From the constraint \(\left\| {\mathbf{q}+\Delta \mathbf{q}} \right\| ^{2}=1\), we obtain \(2\delta _i \Delta q_i =-\left\| {\Delta \mathbf{q}} \right\| ^{2}\), which implies that the higher-order terms in (10) are \(o(\left\| {\Delta \mathbf{q}} \right\| ^{2})\) and can be neglected. Through a substitution, (10) can be simplified as

$$\begin{aligned} K(\mathbf{q}_i +\Delta \mathbf{q})-K(\mathbf{q}_i )=-2K(s_i )\left\| {\Delta \mathbf{q}} \right\| ^{2}+o(\left\| {\Delta \mathbf{q}} \right\| ^{2}), \end{aligned}$$
(11)

which clearly shows that \(\mathbf{q}_i \) is an extremum and of the type implied by the conditions of the theorem.

According to the above analysis, it is clear that the blind separation in (6) would extract the dominant source with the highest absolute kurtosis value. However, it may be difficult to implement, because it requires the maximization of the cost function, which is nonlinear and multimodal. Inspired by nature, the swarm optimization algorithm is a technique of dynamic systems research, which endeavors to develop new computational tools for problem solving by simulating and mimicking natural behaviors of organisms, and may result in the design of novel computational systems [4]. Indeed, some swarm optimization algorithms have obtained excellent performances in similar problems [1, 8, 12]. Because of these reasons, we believe it is necessary and certainly beneficial to study the application of swarm optimization algorithms in sequential BSS. In the subsequent sections, we describe the details of particle swarm optimization, differential evolution, and the artificial bee colony algorithm used in this work.

2.2 Swarm Optimization Algorithms

2.2.1 Particle Swarm Optimization

The particle swarm optimization (PSO) is a population-based, self-adaptive search optimization technique first introduced by Kennedy and Eberhart [14]. The PSO algorithm emulates swarm behavior and the individuals represent points in the multidimensional space. A particle represents a possible potential solution. The swarm initially has a population of random solutions. Each particle is given a random velocity and is flown through the problem space. Each particle has a memory and keeps track of its previous optimal position, denoted \(P_\mathrm{best}\), and corresponding fitness value. Each swarm remembers another value, denoted \(G_\mathrm{best}\), which is the optimal solution achieved so far by a swarm. The velocity \(V_{l}(d)\) and the position \(\theta \) \(_{l}(d)\) of the dth dimension of lth particle are updated by

$$\begin{aligned} V_l (d)= & {} \omega _k V_l (d)+c_1 r_1 (d)[P_{best,l} (d)-\theta _l (d)]+c_2 r_2 (d)[G_{best} (d)-\theta _l (d)], \end{aligned}$$
(12)
$$\begin{aligned} \omega _k= & {} \omega _{\max } -\frac{(\omega _{\max } -\omega _{\min } )}{k_{\max } }k, \end{aligned}$$
(13)
$$\begin{aligned} \theta _l (d)= & {} \theta _l (d)+V_l (d), \end{aligned}$$
(14)

● Exercise data:
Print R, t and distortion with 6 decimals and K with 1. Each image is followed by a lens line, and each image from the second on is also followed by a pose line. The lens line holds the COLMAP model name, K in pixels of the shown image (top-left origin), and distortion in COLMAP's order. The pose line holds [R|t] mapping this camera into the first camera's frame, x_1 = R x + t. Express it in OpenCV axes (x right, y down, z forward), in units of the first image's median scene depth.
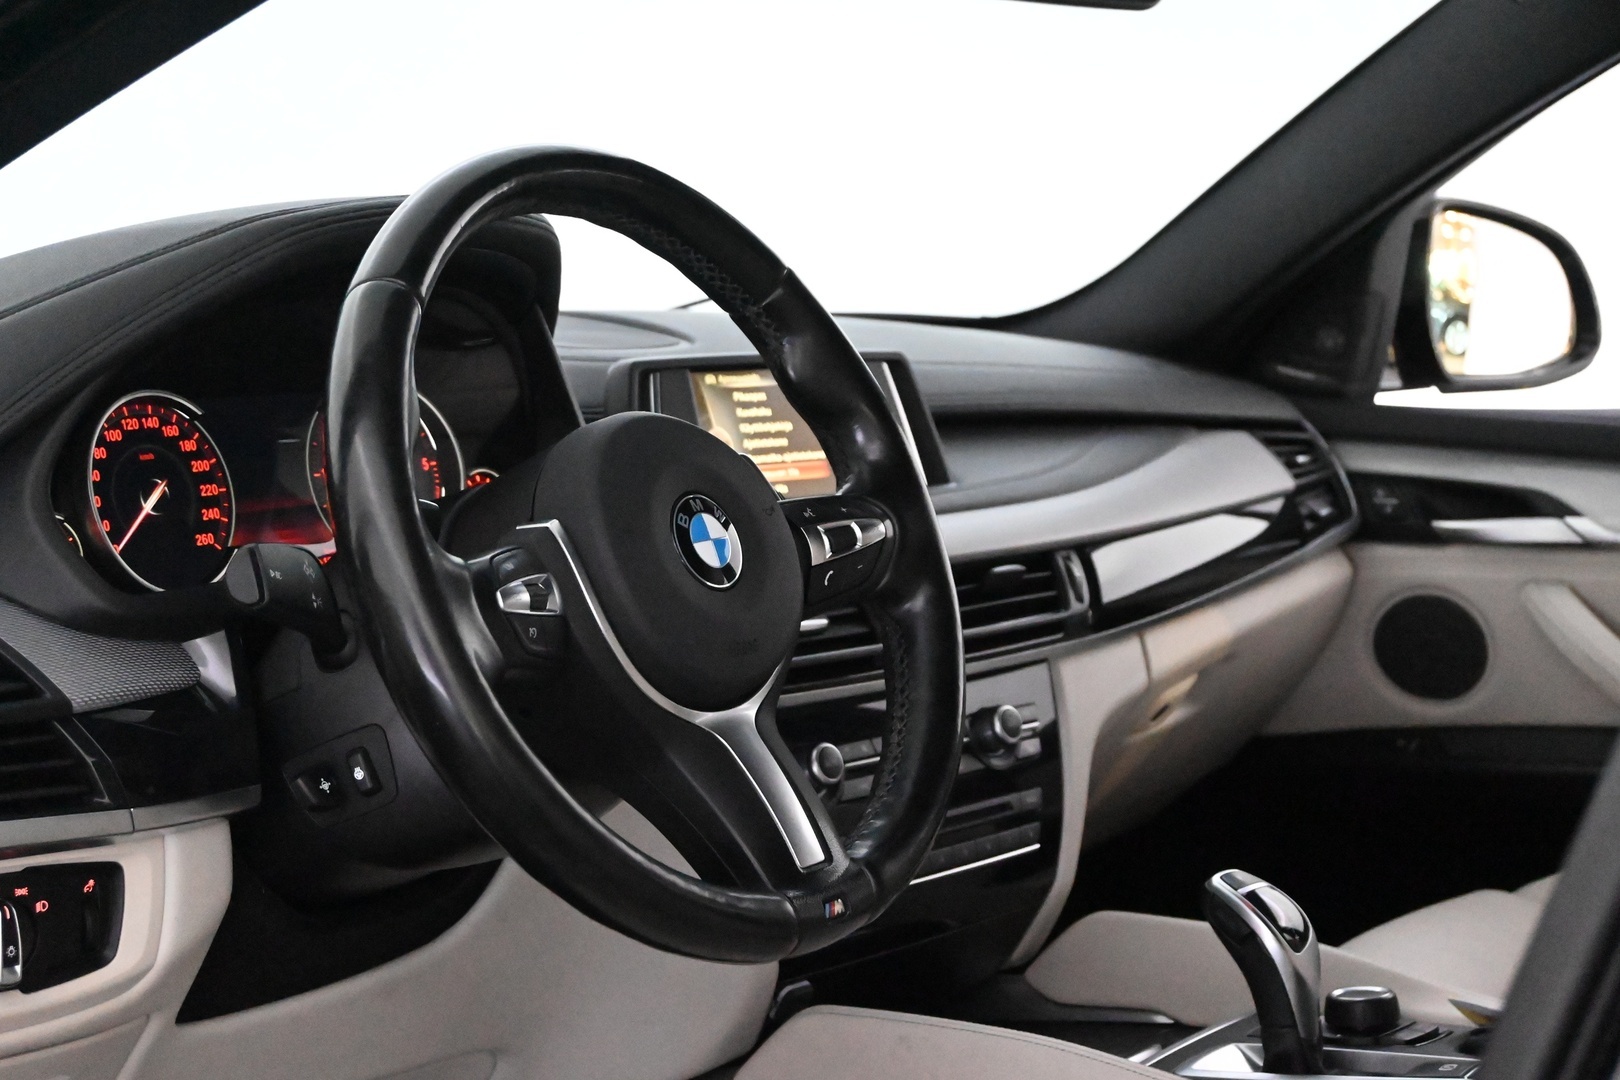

● Task goal:
Answer these questions from the swarm optimization passage.
1. Which source does the blind separation in (6) extract?
2. Which three algorithms does the passage say are used in this work?
3. Who first introduced particle swarm optimization?

● Solution to this exercise:
1. The dominant source with the highest absolute kurtosis value.
2. Particle swarm optimization, differential evolution, and the artificial bee colony algorithm.
3. Kennedy and Eberhart.